初夏のような日差しを浴び、「道産子」が躍動した。ソフトバンク4年目の古谷優人投手(20)が紅白戦の白組で先発。2回をパーフェクトに封じた。打者6人で外野に運ばれた打球は真砂の左飛1本だけだ。圧巻は初回の3人目。釜元に対してカウント2-2から153キロの速球を投げ込み、見逃し三振に切った。

「スピードより投球の安定感。いつでも力は出せるけど、いかに力を抜くか。昨年の秋から取り組んでいるので、最後までA組のキャンプにいられるようにしっかりやっていきたい」。 ホークスがキャンプを張る宮崎・生目の杜は2月にもかかわらず、気温が21度まで上昇した。4年目サウスポーは一気の「発芽」で、首脳陣にアピールしたいところだった。入団から3年間は「制球難」に苦しんだ。昨秋のキャンプで工藤監督から直接指導を受け、課題も克服しつつある。ウインター・リーグに派遣された台湾でも1勝をマーク。現地に足を運んでくれた工藤監督の「四球を気にするな。使ったほうが悪いくらいに思え」の言葉も大きな心の支え。今季目標は1軍登板30試合に定めている。

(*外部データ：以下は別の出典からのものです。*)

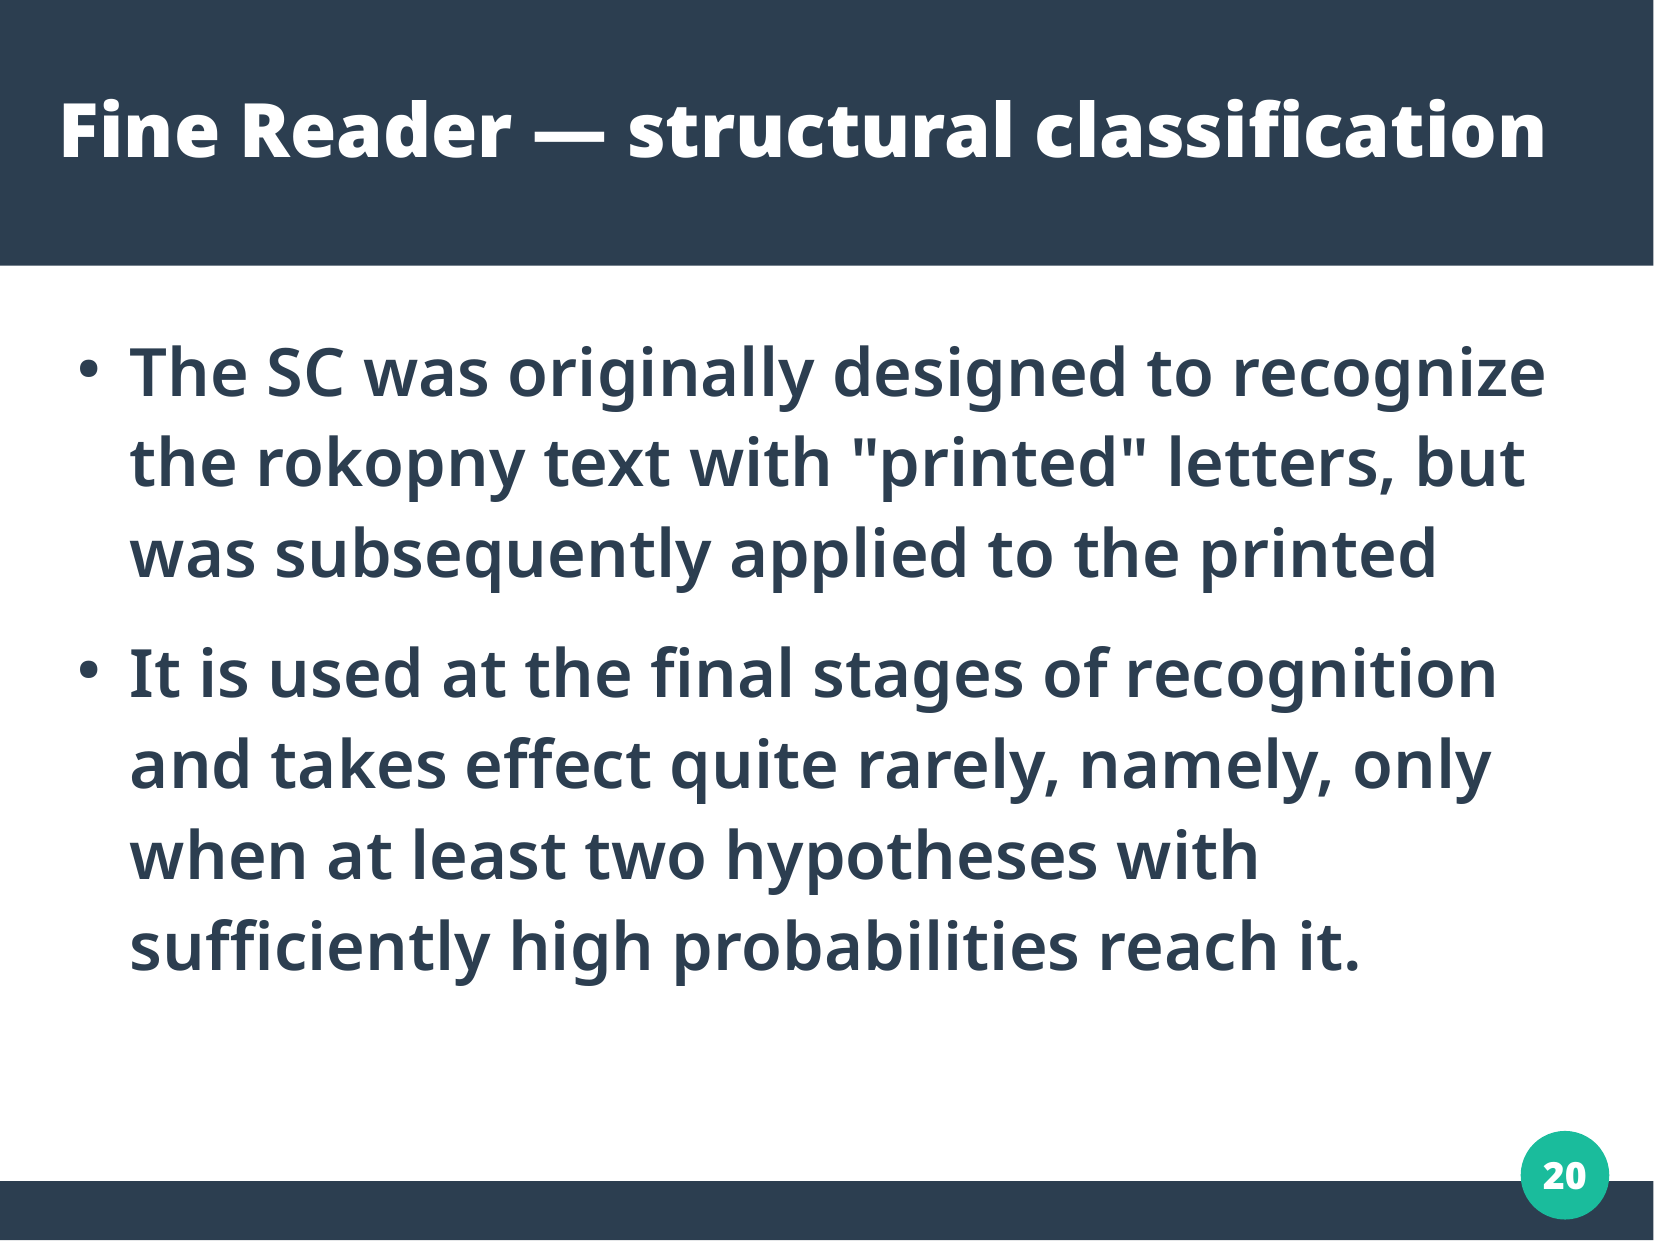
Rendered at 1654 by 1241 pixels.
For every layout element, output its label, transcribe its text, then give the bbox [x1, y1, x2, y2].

title Fine Reader — structural classification [59, 49, 1595, 207]
list The SC was originally designed to recognize the rokopny text with "printed" letters, but was subsequently applied to the printed It is used at the final stages of recognition and takes effect quite rarely, namely, only when at least two hypotheses with sufficiently high probabilities reach it. [59, 324, 1595, 1152]
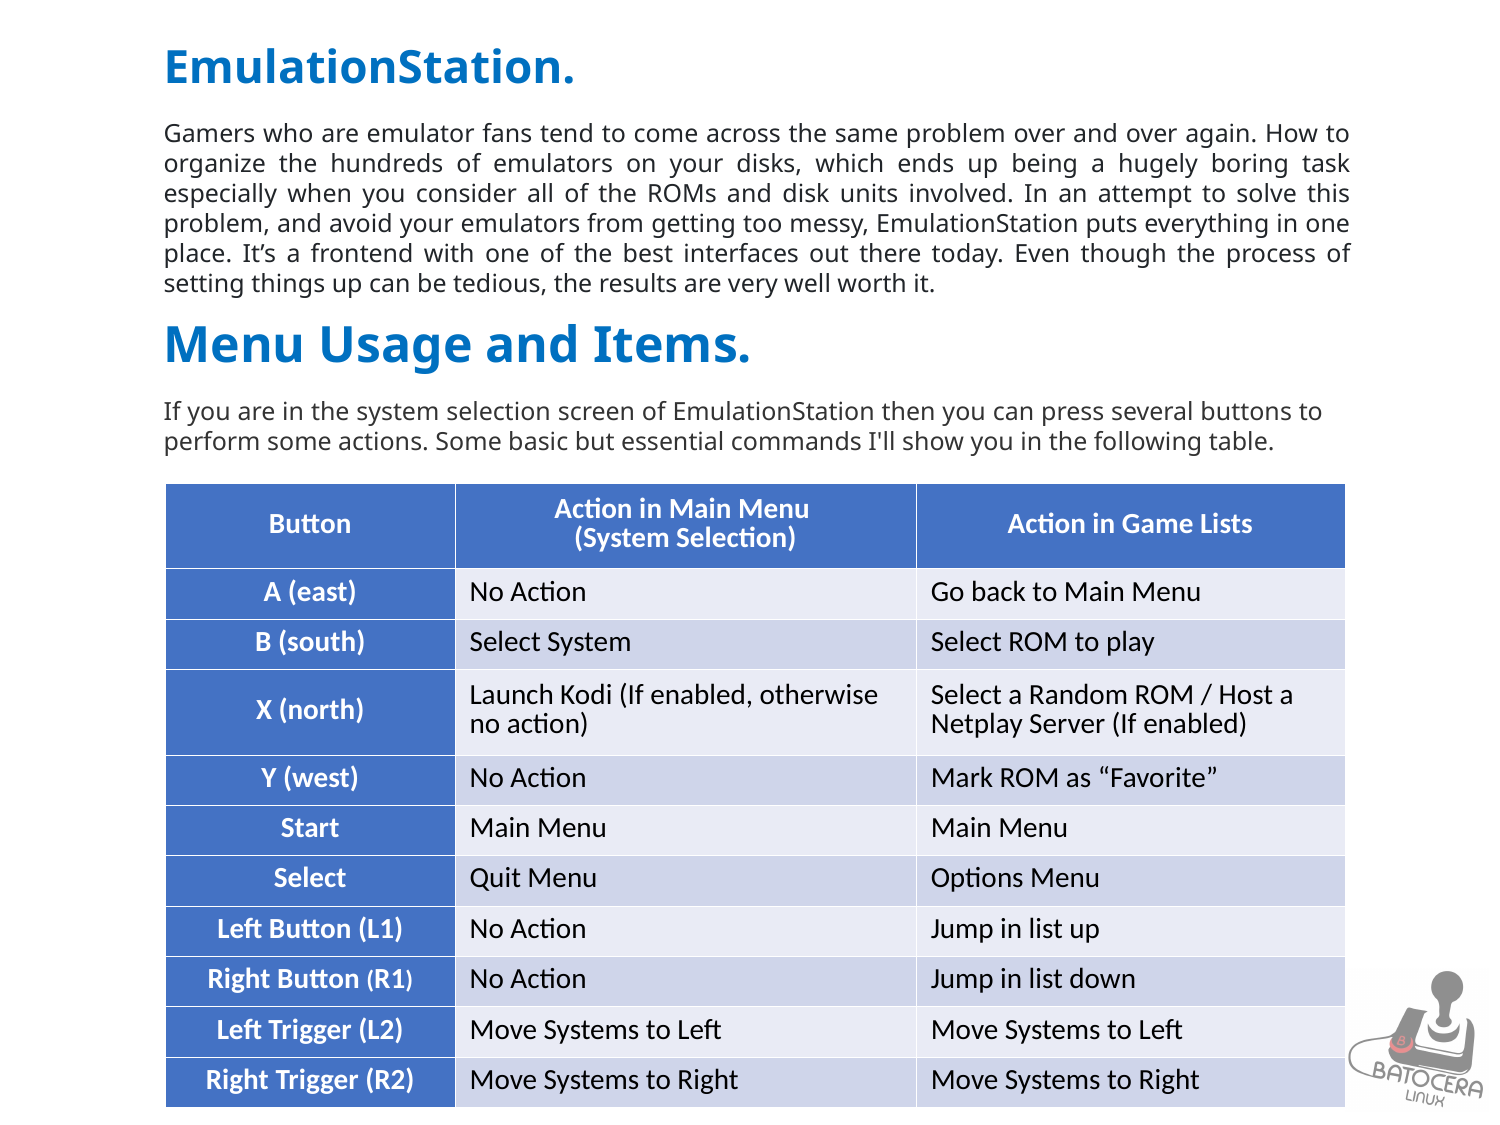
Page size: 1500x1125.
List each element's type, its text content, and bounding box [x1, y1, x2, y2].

table_cell Select System [456, 620, 916, 669]
table_cell Left Trigger (L2) [166, 1007, 455, 1057]
table_cell Options Menu [917, 856, 1345, 906]
table_cell X (north) [166, 670, 455, 755]
table_cell Quit Menu [456, 856, 916, 906]
table_cell Go back to Main Menu [917, 569, 1345, 619]
table_cell Launch Kodi (If enabled, otherwise no action) [456, 670, 916, 755]
table_cell No Action [456, 957, 916, 1006]
table_cell Select [166, 856, 455, 906]
table_cell Move Systems to Right [917, 1058, 1345, 1107]
table_cell Select a Random ROM / Host a Netplay Server (If enabled) [917, 670, 1345, 755]
table_cell Move Systems to Left [456, 1007, 916, 1057]
text_box EmulationStation. Gamers who are emulator fans tend to come across the same problem over and over again. How to organize the hundreds of emulators on your disks, which ends up being a hugely boring task especially when you consider all of the ROMs and disk units involved. In an attempt to solve this problem, and avoid your emulators from getting too messy, EmulationStation puts everything in one place. It’s a frontend with one of the best interfaces out there today. Even though the process of setting things up can be tedious, the results are very well worth it. [149, 30, 1375, 305]
table_cell Move Systems to Left [917, 1007, 1345, 1057]
table_cell Main Menu [456, 806, 916, 855]
table_cell Jump in list down [917, 957, 1345, 1006]
text_box Menu Usage and Items. If you are in the system selection screen of EmulationStation then you can press several buttons to perform some actions. Some basic but essential commands I'll show you in the following table. [149, 305, 1375, 463]
table_header Button [166, 484, 455, 568]
table_cell No Action [456, 569, 916, 619]
table_cell Right Trigger (R2) [166, 1058, 455, 1107]
table_cell Move Systems to Right [456, 1058, 916, 1107]
table_cell Y (west) [166, 756, 455, 805]
table_header Action in Main Menu (System Selection) [456, 484, 916, 568]
table_cell No Action [456, 907, 916, 956]
table_cell A (east) [166, 569, 455, 619]
table_cell Start [166, 806, 455, 855]
table_cell Mark ROM as “Favorite” [917, 756, 1345, 805]
table_cell Right Button (R1) [166, 957, 455, 1006]
table_header Action in Game Lists [917, 484, 1345, 568]
table_cell Left Button (L1) [166, 907, 455, 956]
table_cell Select ROM to play [917, 620, 1345, 669]
table_cell B (south) [166, 620, 455, 669]
table_cell Main Menu [917, 806, 1345, 855]
table_cell No Action [456, 756, 916, 805]
table_cell Jump in list up [917, 907, 1345, 956]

北海道・幕別町出身。零下に凍える故郷に帰省した昨年暮れ。クリスマスの日を選んで日菜夫人(21)と地元役場に婚姻届を提出した。左腕にかかる責任は重くなった。福岡・筑後市での自主トレは日菜さん手作りのおにぎりを毎日、おなかいっぱい詰め込んで汗を流した。「今日は中継ぎの気持ちで投げました。まだまだやらなきゃならないことがたくさんです」。登板後、高村投手コーチのグータッチに笑顔で右こぶしを突き出した。期待のサウスポーが、1軍公式戦デビュー&大活躍を目指す。